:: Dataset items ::
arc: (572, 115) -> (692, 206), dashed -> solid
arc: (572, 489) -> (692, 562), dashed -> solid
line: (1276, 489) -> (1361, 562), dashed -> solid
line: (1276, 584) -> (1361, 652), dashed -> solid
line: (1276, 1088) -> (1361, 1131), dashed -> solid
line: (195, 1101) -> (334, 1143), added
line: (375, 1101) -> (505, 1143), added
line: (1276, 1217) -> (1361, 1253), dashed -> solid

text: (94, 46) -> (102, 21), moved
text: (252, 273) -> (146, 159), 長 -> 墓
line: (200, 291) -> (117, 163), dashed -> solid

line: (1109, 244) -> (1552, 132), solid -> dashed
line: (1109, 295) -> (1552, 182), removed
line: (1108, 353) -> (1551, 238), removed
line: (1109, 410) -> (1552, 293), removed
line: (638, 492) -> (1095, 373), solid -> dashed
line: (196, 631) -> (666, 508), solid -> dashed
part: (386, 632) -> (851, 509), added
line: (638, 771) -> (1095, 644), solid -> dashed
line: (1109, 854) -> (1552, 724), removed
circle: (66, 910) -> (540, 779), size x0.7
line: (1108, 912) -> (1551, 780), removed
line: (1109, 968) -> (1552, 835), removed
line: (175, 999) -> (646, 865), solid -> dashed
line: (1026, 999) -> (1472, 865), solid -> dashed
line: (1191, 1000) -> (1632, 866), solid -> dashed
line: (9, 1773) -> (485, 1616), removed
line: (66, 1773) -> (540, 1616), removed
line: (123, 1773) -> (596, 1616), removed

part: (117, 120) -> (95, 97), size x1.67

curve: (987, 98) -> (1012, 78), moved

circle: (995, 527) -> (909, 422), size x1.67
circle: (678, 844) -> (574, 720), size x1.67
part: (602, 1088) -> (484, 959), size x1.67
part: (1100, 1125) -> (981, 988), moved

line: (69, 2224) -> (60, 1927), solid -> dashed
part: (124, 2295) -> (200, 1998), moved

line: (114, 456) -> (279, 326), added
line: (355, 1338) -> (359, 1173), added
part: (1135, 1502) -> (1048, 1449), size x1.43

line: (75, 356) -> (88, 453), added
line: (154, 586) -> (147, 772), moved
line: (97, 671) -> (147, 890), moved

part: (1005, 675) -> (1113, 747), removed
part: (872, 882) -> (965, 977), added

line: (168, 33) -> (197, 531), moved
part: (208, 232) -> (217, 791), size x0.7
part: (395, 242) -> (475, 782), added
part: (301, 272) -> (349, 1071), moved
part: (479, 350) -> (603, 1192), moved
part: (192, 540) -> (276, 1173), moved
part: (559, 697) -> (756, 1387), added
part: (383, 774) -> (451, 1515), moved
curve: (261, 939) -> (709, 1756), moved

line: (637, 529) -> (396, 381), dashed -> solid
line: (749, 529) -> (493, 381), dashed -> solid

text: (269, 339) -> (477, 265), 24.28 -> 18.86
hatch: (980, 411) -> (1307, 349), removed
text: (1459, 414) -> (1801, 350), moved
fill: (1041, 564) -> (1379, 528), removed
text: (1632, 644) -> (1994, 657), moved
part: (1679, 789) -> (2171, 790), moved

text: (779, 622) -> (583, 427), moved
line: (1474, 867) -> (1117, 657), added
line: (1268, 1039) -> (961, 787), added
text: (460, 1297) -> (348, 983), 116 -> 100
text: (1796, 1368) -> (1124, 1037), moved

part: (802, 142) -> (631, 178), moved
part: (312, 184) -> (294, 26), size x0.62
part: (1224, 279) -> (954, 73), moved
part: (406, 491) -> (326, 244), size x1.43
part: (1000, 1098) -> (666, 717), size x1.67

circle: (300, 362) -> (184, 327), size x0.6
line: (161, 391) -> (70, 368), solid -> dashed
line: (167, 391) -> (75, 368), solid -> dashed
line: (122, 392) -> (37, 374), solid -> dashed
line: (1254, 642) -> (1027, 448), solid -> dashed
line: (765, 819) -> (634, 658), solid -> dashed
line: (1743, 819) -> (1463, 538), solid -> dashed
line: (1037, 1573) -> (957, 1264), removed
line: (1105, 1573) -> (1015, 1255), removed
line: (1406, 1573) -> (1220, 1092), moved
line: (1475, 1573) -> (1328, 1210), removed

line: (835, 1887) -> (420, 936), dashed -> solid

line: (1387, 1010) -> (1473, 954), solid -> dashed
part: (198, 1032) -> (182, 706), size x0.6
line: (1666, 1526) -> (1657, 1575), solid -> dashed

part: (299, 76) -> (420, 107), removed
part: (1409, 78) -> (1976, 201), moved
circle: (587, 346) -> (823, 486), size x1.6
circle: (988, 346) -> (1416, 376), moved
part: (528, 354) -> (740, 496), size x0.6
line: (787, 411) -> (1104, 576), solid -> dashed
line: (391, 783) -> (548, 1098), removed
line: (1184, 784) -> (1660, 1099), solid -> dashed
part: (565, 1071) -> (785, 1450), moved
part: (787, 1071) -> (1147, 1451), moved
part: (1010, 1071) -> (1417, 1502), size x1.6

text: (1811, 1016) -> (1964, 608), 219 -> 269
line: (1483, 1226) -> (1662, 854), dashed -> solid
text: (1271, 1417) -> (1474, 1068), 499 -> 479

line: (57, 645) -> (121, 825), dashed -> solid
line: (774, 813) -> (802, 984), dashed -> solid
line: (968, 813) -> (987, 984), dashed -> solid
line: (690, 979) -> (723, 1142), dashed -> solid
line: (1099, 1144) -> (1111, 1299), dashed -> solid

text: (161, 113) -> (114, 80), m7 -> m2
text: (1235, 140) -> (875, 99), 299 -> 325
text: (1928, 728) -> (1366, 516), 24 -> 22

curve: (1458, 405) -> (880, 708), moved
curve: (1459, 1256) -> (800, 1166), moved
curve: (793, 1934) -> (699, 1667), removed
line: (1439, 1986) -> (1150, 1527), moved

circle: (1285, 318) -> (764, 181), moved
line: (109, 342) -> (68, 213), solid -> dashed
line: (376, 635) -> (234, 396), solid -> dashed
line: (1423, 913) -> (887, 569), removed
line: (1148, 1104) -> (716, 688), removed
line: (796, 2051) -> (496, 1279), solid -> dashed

:: Work order ::
Exactly repeat the lines from the line that contains "text: (161, 113) -> (114, 80), m7 -> m2" to the end of the entries, both included, and leave out all other lines.

:: Result ::
text: (161, 113) -> (114, 80), m7 -> m2
text: (1235, 140) -> (875, 99), 299 -> 325
text: (1928, 728) -> (1366, 516), 24 -> 22

curve: (1458, 405) -> (880, 708), moved
curve: (1459, 1256) -> (800, 1166), moved
curve: (793, 1934) -> (699, 1667), removed
line: (1439, 1986) -> (1150, 1527), moved

circle: (1285, 318) -> (764, 181), moved
line: (109, 342) -> (68, 213), solid -> dashed
line: (376, 635) -> (234, 396), solid -> dashed
line: (1423, 913) -> (887, 569), removed
line: (1148, 1104) -> (716, 688), removed
line: (796, 2051) -> (496, 1279), solid -> dashed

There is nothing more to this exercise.